**INPUT:**
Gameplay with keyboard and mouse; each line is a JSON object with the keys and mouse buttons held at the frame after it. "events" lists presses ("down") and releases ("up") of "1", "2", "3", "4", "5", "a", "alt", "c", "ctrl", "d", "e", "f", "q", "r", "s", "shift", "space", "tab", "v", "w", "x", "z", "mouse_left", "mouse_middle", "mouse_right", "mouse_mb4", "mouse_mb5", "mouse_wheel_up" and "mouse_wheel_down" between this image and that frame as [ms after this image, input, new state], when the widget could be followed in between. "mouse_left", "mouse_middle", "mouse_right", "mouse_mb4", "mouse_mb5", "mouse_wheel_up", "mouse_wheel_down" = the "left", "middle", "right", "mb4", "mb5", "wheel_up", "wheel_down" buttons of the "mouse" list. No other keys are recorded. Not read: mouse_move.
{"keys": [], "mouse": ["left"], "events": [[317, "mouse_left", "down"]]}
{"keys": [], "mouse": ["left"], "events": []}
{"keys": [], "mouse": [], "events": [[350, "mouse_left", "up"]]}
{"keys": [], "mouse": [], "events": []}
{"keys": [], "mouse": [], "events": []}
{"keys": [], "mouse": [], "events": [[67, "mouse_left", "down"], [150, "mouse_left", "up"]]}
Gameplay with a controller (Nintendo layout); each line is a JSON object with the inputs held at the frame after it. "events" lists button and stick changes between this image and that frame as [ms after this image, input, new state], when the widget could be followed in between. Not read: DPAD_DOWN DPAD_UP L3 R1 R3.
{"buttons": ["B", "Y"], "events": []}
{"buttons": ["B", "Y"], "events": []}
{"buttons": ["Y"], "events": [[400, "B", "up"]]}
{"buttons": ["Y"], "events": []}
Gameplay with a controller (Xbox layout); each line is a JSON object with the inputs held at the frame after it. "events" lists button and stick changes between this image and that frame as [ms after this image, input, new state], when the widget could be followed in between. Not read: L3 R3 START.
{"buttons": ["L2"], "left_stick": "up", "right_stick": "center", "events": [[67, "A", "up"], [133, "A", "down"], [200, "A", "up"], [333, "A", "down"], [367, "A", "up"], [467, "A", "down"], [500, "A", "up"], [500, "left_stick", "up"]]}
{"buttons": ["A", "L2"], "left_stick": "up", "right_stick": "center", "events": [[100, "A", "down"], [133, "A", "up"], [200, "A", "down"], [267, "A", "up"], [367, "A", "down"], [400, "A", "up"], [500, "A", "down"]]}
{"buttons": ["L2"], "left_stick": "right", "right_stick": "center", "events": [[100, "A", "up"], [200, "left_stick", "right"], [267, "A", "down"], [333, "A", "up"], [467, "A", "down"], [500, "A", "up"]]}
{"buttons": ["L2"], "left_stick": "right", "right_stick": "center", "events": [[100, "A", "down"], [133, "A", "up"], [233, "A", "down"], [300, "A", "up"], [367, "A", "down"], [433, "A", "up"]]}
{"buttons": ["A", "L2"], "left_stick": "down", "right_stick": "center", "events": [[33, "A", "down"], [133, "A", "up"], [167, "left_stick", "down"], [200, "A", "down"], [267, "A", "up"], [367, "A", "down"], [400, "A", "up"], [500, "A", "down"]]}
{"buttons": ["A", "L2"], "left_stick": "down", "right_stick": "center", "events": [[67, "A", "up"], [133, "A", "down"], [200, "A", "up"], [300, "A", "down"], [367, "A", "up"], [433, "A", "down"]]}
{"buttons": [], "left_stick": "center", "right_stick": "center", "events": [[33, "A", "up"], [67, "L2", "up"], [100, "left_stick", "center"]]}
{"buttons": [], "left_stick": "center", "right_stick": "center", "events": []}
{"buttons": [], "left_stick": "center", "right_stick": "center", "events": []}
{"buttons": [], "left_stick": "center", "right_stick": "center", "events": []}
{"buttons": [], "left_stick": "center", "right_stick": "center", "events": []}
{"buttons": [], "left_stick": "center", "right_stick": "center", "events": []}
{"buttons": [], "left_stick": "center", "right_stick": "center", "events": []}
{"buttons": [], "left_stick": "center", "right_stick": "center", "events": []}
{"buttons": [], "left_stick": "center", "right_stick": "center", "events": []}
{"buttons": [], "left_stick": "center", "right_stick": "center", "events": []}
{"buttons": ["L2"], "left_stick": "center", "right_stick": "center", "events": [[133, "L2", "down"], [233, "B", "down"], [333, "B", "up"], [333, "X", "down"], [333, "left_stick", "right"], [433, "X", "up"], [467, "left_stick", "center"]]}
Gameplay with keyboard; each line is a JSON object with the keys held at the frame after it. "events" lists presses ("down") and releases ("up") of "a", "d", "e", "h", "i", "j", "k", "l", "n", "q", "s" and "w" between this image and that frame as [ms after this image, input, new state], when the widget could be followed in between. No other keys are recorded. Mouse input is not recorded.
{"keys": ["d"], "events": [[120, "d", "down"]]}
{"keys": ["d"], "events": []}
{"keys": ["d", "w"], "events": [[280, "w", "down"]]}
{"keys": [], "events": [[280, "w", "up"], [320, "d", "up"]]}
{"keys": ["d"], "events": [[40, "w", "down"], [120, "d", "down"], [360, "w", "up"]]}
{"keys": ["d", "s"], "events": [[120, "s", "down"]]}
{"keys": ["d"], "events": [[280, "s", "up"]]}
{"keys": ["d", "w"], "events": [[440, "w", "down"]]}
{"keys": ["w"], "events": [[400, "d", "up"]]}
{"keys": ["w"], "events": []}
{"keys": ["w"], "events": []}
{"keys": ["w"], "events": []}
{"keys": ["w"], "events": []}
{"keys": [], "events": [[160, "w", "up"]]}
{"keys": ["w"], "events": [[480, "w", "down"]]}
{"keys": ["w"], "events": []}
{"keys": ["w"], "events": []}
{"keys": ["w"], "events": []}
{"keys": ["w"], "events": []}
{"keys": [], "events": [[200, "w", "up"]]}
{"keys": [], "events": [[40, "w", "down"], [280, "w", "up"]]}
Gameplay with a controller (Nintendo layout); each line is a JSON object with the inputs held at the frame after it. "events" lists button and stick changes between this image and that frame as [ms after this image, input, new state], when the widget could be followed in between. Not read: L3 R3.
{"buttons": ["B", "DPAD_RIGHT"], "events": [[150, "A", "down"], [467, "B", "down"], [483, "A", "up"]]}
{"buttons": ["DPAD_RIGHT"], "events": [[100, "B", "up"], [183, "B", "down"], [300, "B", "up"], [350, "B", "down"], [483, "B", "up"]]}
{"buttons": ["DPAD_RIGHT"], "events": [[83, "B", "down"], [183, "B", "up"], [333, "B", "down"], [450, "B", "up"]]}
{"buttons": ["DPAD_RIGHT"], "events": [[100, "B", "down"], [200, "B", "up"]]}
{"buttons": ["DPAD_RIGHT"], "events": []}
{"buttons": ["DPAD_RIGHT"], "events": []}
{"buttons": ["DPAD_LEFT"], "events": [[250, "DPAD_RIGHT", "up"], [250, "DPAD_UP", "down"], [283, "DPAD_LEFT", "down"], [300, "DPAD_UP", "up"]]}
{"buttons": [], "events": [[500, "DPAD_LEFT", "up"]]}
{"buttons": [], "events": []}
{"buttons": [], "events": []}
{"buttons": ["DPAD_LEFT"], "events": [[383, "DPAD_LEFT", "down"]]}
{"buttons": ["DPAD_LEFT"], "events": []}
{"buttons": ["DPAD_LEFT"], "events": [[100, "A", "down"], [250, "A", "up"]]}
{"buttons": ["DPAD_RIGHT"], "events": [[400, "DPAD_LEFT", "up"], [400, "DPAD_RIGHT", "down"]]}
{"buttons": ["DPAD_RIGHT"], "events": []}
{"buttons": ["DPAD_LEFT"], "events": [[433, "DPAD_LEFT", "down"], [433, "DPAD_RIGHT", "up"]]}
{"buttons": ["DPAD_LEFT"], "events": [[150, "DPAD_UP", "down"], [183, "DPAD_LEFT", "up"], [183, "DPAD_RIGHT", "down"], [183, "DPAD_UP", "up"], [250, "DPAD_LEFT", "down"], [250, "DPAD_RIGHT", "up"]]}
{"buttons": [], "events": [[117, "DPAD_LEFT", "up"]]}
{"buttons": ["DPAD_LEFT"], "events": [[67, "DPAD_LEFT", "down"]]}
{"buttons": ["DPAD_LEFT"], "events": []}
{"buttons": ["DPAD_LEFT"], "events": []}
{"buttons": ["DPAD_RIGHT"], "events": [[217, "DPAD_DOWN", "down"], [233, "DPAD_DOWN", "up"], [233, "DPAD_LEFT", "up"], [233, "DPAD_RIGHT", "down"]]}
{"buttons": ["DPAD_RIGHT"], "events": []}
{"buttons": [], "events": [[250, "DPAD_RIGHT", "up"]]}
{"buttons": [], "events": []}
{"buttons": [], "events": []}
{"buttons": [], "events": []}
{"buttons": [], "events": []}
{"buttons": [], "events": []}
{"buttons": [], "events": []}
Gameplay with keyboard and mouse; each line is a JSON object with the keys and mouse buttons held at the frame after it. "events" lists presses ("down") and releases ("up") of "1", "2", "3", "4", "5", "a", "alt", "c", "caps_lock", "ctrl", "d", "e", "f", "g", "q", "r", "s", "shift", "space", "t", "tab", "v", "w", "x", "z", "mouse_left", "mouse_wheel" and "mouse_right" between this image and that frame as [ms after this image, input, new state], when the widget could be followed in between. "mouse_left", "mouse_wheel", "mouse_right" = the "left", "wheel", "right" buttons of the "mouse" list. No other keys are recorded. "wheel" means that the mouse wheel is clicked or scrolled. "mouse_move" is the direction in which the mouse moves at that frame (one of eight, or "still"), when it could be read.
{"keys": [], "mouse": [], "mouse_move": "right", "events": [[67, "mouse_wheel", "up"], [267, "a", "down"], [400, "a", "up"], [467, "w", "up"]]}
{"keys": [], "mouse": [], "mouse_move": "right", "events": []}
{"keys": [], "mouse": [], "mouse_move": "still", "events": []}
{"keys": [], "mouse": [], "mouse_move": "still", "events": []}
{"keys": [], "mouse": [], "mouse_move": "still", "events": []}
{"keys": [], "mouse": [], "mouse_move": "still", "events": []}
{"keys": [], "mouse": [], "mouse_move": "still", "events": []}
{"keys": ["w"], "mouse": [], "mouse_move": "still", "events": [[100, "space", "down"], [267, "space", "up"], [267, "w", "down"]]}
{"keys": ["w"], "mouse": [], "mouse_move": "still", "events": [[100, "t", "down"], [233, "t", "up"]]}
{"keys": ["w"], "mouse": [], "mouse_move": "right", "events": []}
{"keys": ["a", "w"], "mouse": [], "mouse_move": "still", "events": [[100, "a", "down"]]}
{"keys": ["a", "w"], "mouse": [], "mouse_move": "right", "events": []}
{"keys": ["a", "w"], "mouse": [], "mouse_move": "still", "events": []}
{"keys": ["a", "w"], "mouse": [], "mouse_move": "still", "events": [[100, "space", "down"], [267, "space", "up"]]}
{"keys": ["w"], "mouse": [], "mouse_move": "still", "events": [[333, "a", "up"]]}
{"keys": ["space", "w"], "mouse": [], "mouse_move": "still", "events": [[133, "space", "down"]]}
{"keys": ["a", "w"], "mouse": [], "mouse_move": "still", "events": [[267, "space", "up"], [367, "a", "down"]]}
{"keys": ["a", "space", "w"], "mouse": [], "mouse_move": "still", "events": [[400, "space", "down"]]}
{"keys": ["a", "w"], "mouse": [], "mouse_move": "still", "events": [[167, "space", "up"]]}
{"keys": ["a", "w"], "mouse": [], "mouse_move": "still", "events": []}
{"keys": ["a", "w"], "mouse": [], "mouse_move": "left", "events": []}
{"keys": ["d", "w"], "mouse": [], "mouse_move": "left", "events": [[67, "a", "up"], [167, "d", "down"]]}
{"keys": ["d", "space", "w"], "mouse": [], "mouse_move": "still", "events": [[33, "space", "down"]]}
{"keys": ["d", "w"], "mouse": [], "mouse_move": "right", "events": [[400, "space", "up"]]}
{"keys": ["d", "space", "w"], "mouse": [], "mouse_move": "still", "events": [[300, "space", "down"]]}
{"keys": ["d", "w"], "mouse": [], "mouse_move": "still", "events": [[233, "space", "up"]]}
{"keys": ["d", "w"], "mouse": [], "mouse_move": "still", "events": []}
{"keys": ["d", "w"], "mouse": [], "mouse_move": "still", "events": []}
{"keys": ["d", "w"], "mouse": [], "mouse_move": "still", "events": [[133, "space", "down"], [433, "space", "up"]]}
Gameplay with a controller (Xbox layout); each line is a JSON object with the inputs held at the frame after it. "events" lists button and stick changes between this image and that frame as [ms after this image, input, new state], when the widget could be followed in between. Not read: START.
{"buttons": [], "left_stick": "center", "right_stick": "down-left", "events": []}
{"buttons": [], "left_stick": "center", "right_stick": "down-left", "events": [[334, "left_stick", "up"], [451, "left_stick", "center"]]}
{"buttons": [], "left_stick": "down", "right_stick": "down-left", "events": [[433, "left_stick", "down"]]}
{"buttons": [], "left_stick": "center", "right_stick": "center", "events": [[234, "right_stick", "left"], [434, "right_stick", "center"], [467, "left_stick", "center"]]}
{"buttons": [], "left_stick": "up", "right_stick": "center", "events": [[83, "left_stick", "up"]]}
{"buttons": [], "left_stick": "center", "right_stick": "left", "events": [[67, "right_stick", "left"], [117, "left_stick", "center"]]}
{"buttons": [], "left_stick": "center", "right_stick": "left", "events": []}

**WHAT YOU ARE ASKED TO DO:**
Please return every line in the data that includes the string "Nintendo".

**RESULT FOR THIS TASK:**
Gameplay with a controller (Nintendo layout); each line is a JSON object with the inputs held at the frame after it. "events" lists button and stick changes between this image and that frame as [ms after this image, input, new state], when the widget could be followed in between. Not read: DPAD_DOWN DPAD_UP L3 R1 R3.
Gameplay with a controller (Nintendo layout); each line is a JSON object with the inputs held at the frame after it. "events" lists button and stick changes between this image and that frame as [ms after this image, input, new state], when the widget could be followed in between. Not read: L3 R3.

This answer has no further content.